Sin contar las veces en las que les platicamos lo molestos que estamos por algún mal comportamiento, e intentamos decirles a través de expresiones humanas como: “qué no entiendes”, “eso no está bien”, “auch, me duele”, “pero de dónde sacaste eso”, “perro malo”, “Firulais no, no, no, perro tonto”, etc., podríamos apostar a que son repetidas las ocasiones en las que utilizamos el “NO” (o similares) para comunicarnos con nuestro perro, y que estas ocasiones superan el número de veces a las que les decimos por ejemplo “muy bien!” (o similares), y les pedimos comandos positivos como “sentado, ven, quieto” sin que venga incluido el “no” o un gritillo por ahí.

El “No” es la palabra que en el mundo de los humanos es universalmente conocida como una connotación que hace referencia a algo negativo, prohibido, dañino, etc. Desde pequeños nos enseñan esta palabra, y nos hacen ligarla normalmente a un castigo, sanción o consecuencia negativa.

Bueno, para el perro el “No” significa “nada”. Y universalmente en el mundo canino significa eso y nada más que eso. No es, si no por el humano, que el perro ha logrado asociar el “No” a lo anteriormente mencionado. Sin embargo, el perro no comprende el concepto de esta palabra. Para él, el “no” simplemente está vinculado a diferentes acciones, gestos o estados anímicos propios de su humano (o su familia). Por ejemplo: “No” podría ser igual a: periodicazos, sapes, nalgadas, gritos, zapatasos, berrinches, blasfemias, encierro, aislamiento, escobazos, actitudes de enojo, rechazo, etc. Y siempre que un perro que aprendió está palabra ligada a lo anterior, vinculará el “no” a aquello que lo marcó y que asociará a algo negativo (por lo general).

Sin embargo el “no” deja de tener un sentido si lo repetimos constantemente, si la consecuencia física, verbal o situacional a la cual asocia por lo general la palabra deja de tener una repercusión emocional en él, o si encuentra la medida de su humano y entonces halla cómo desafanarse de la consecuencia, por ejemplo: echar las orejas hacia atrás y esconderse en su “lugar de castigo”, o mejor dicho en su lugar de refugio. Astuto perro!

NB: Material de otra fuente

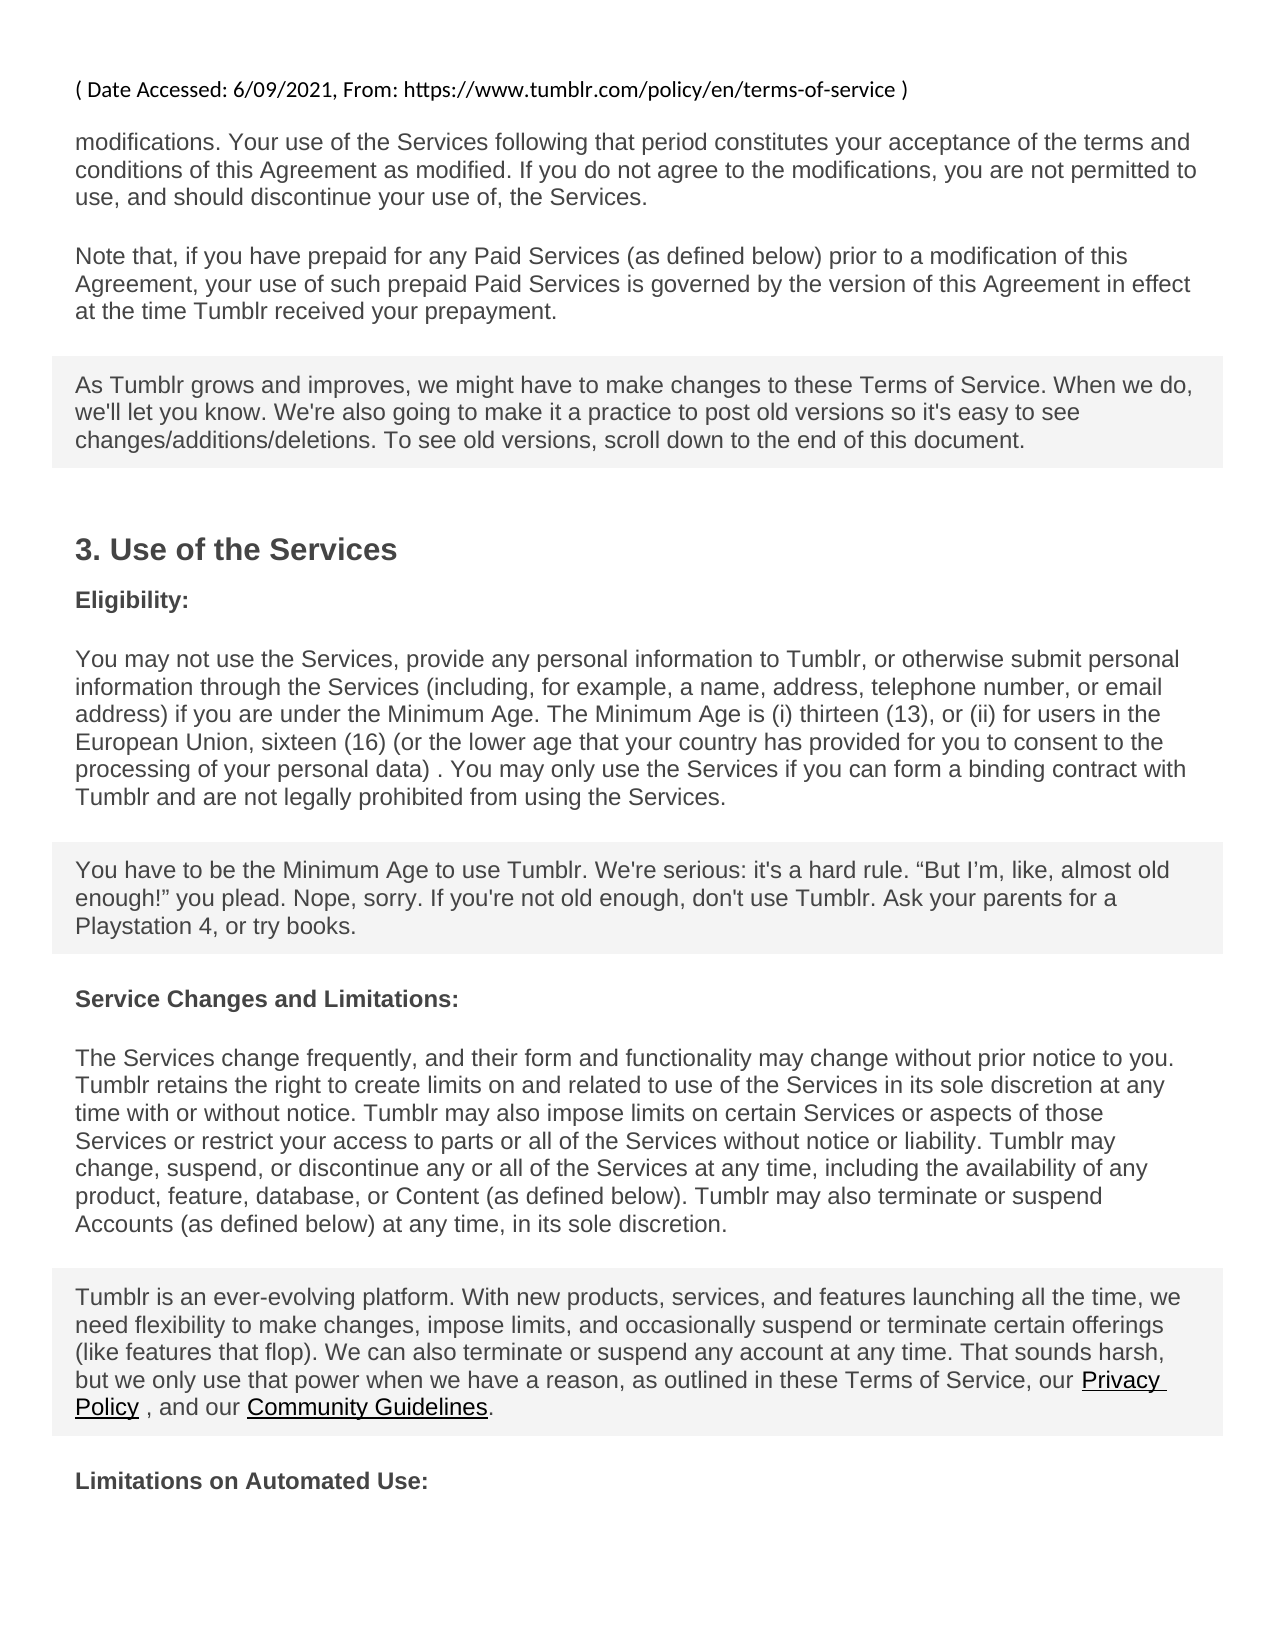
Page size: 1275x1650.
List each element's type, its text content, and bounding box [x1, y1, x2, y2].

El “No” es una palabra y una forma de castigo o sanción de la cual se abusa, y se utiliza de manera incorrecta por lo general.

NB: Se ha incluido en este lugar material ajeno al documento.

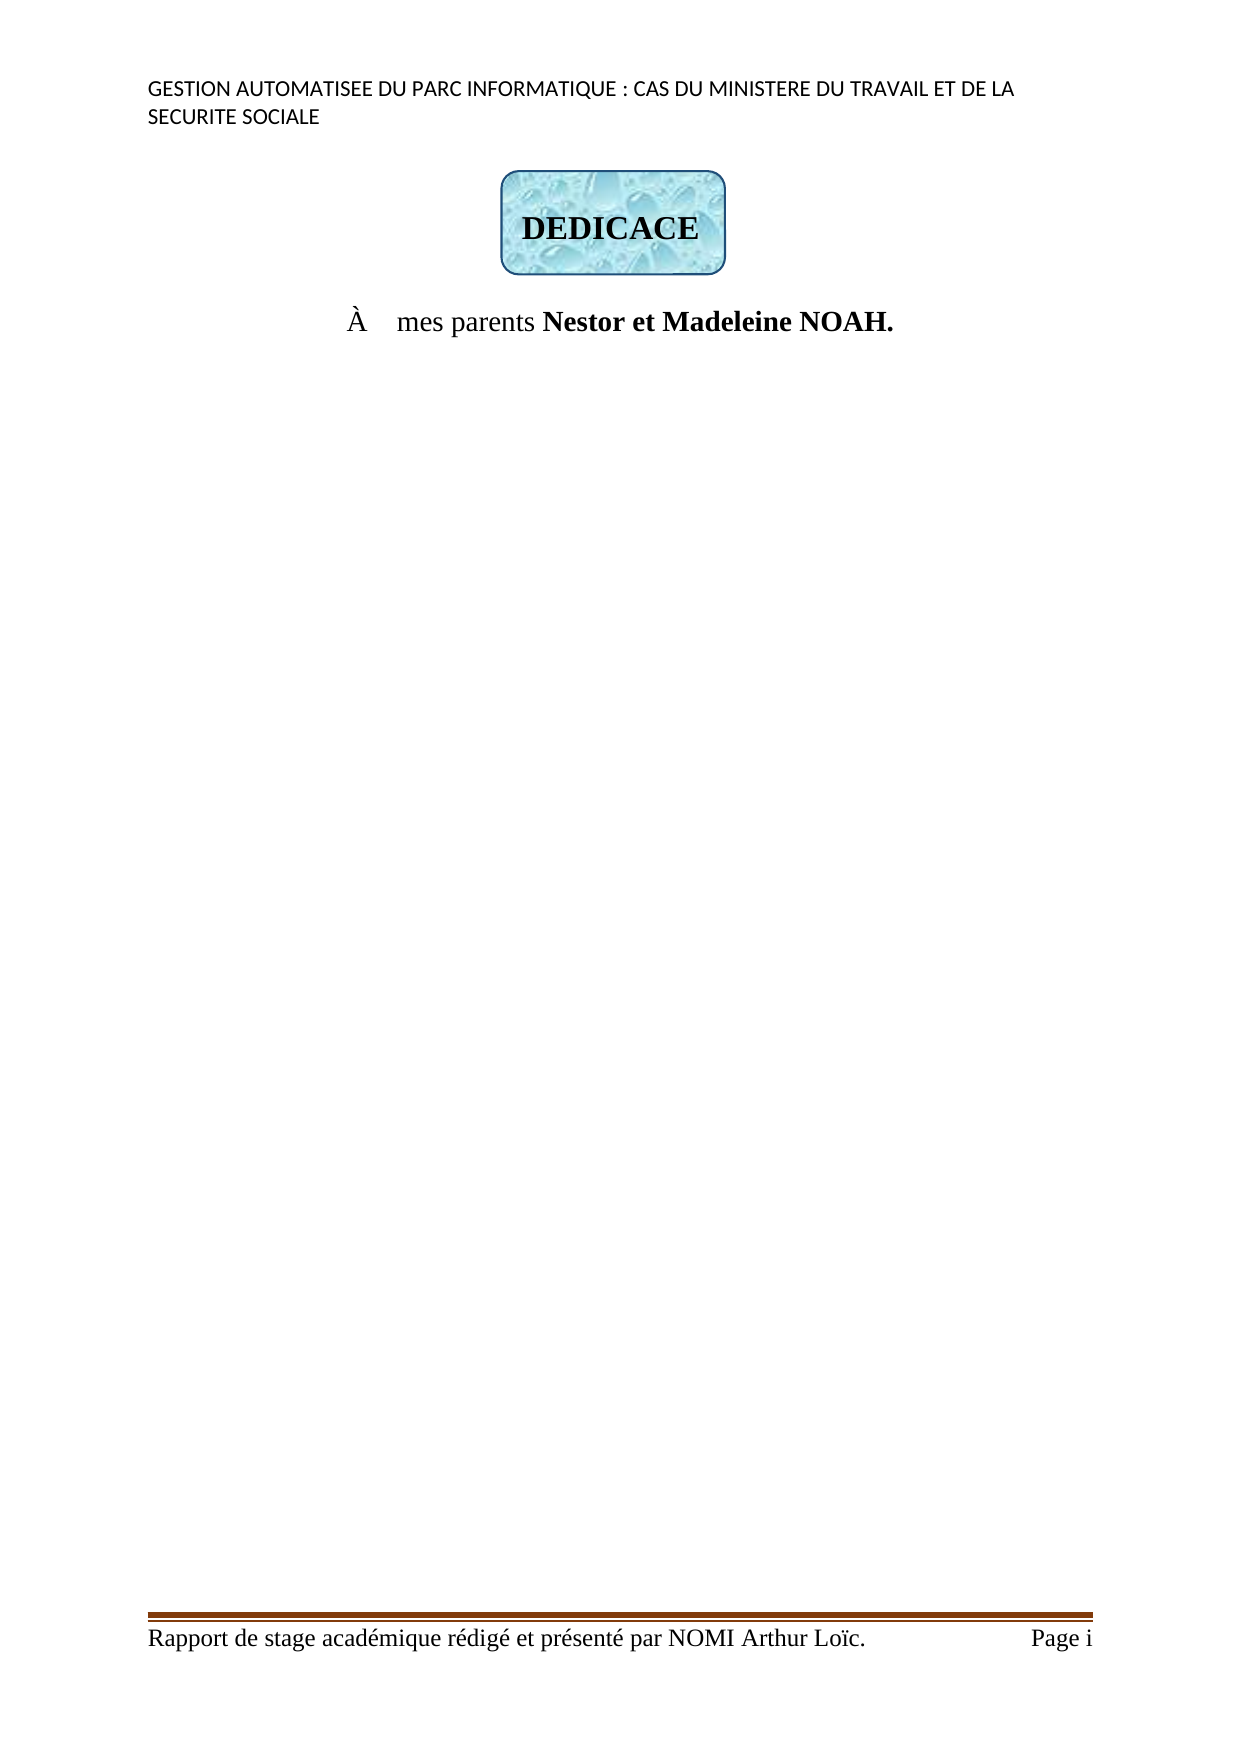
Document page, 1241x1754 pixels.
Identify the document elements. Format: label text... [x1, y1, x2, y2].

text À mes parents Nestor et Madeleine NOAH. [148, 304, 1093, 338]
picture [503, 173, 723, 273]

Una forma de enseñarla y aprovecharla con nuestro perro es dejar de usarla en repetidas ocasiones y sólo usarla en momentos críticos. Nuestra entonación, postura física y emotividad deben ser contundentes, de tal forma que a nuestro perro le quede muy claro que eso que hizo es totalmente reprobable. Y una vez que utilicemos esta palabra acto seguido debemos usar un comando positivo que modifique la acción incorrecta por la correcta, por ejemplo: “NOOOO” + “VEN” en caso de que nuestro perro esté corriendo hacia otro perro en un parque. Y una vez que el perro vaya hacia nosotros, entonces es momento de felicitarlo!

Para lo anterior es imprescindible que nuestro perro sepa el comando que le pedimos, y que lo domine! Recuerda que no podemos castigar o exigir a nuestro perro a que haga algo que todavía no le enseñamos. Hay que empezar por educar a tu perro para ponerlo a prueba.

Y para todas aquellas ocasiones en las que podamos prescindir del uso de la palabra “no”, aprovechemos todos aquellos comandos que nuestro perro sabe hacer antes de decirle “no”. Para nuestro perro siempre será mejor educarle a través de la exigencia de un comando que le implique una acción (comando) a un impedimento (“no”).